Published online by Cambridge University Press: 02 September 2009
The task confronting … all who seek to set up a constitution of a particular kind, is not only, or even mainly, to set it up, but rather to keep it going.
AristotlePreliminary remarks
The riotous fiascos in Seattle, in London and Berlin on May Day and, more recently, in Nice at the summit of the European Union have at least one thing in common: some measure of popular disaffection with the workings of intergovernmental constitutions. It therefore seems appropriate and timely to raise certain issues of World Trade Organisation (WTO) institutional reform again. After all, such debates, both in governmental and academic circles, have all along accompanied the birth and lifetime of the General Agreement on Tariffs and Trade (GATT) and, of course, featured prominently immediately prior to, during and after the Uruguay Round of Multilateral Trade Negotiations (UR).
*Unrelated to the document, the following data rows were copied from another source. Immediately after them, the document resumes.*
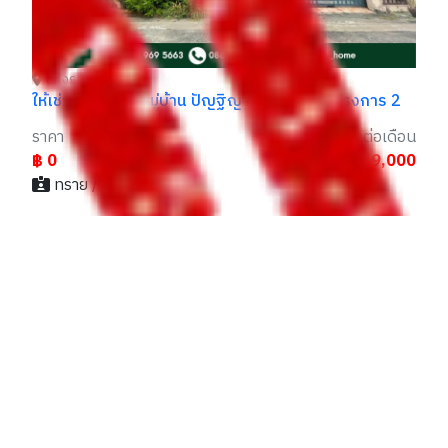
ลล์
บางกรวย นนทบุรี
ให้เช่า บ้านเดี่ยว หมู่บ้าน ปัญฐิญา พระราม 5 โครงการ 2
ราคา
ราคาเช่าต่อเดือน
฿ 0
฿ 19,000
ทราย / 096xxxxx55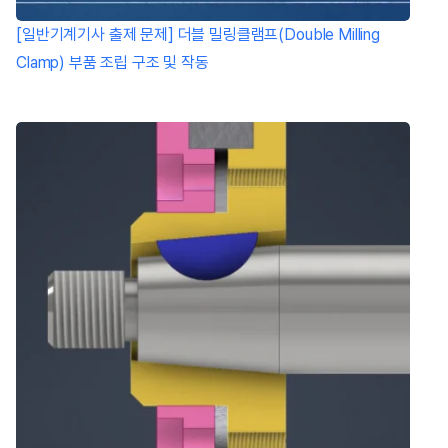
[일반기계기사 출제 문제] 더블 밀링클램프(Double Milling
Clamp) 부품 조립 구조 및 작동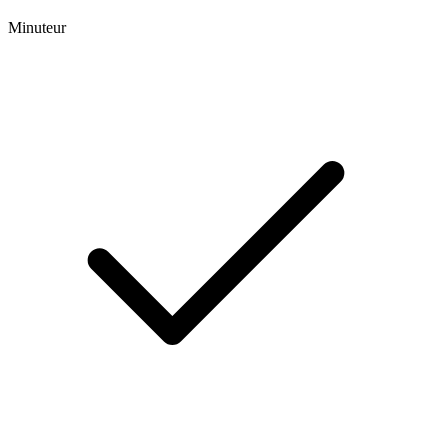
Minuteur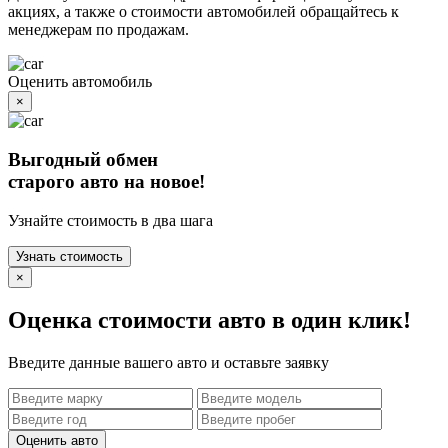
акциях, а также о стоимости автомобилей обращайтесь к
менеджерам по продажам.
Оценить автомобиль
×
Выгодный обмен
старого авто на новое!
Узнайте стоимость в два шага
Узнать стоимость
×
Оценка стоимости авто в один клик!
Введите данные вашего авто и оставьте заявку
Оценить авто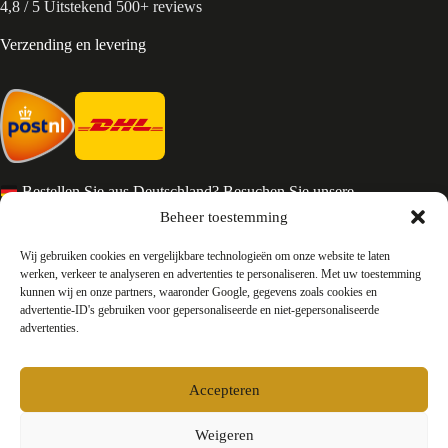
4,8 / 5 Uitstekend 500+ reviews
Verzending en levering
Bestellen Sie aus Deutschland? Besuchen Sie unsere
deutsche Seite
Beheer toestemming
Services en Contact
Wij gebruiken cookies en vergelijkbare technologieën om onze website te laten
werken, verkeer te analyseren en advertenties te personaliseren. Met uw toestemming
kunnen wij en onze partners, waaronder Google, gegevens zoals cookies en
Algemene voorwaarden
advertentie-ID's gebruiken voor gepersonaliseerde en niet-gepersonaliseerde
Retourneren
advertenties.
Privacy
Over ons
Contact
Accepteren
FAQ
Bedrijfsinformatie
Weigeren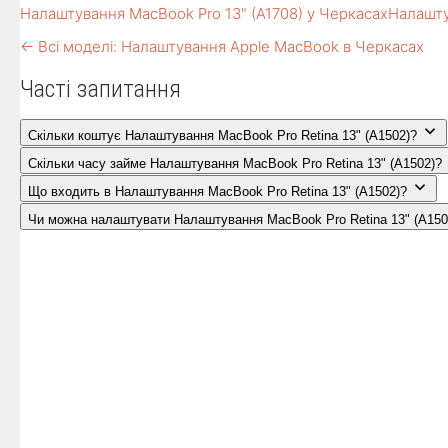
Налаштування MacBook Pro 13" (A1708) у Черкасах
Налашту
← Всі моделі: Налаштування Apple MacBook в Черкасах
Часті запитання
Скільки коштує Налаштування MacBook Pro Retina 13" (A1502)?
Скільки часу займе Налаштування MacBook Pro Retina 13" (A1502)?
Що входить в Налаштування MacBook Pro Retina 13" (A1502)?
Чи можна налаштувати Налаштування MacBook Pro Retina 13" (A150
Furthermore, “constitutionalism,” underpinning a third liberal revival, “turning to Market Democracy,” has become part of building a new post-Cold War world which had produced both an age of uncertainty about basic goals and a shift in “world views” or simply “the mood of the time.” It also prompted some socio-economic engineering aimed at changing the socio-economic and socio-ecological context of a more complex and interdependent international economic order, a kind which had previously led to a resounding defeat for the draft Havana Charter and led to the claims made by some Developing Countries (DCs) at the time that “the apparent equality of the procedure can involve the most tremendous and unjust inequalities.”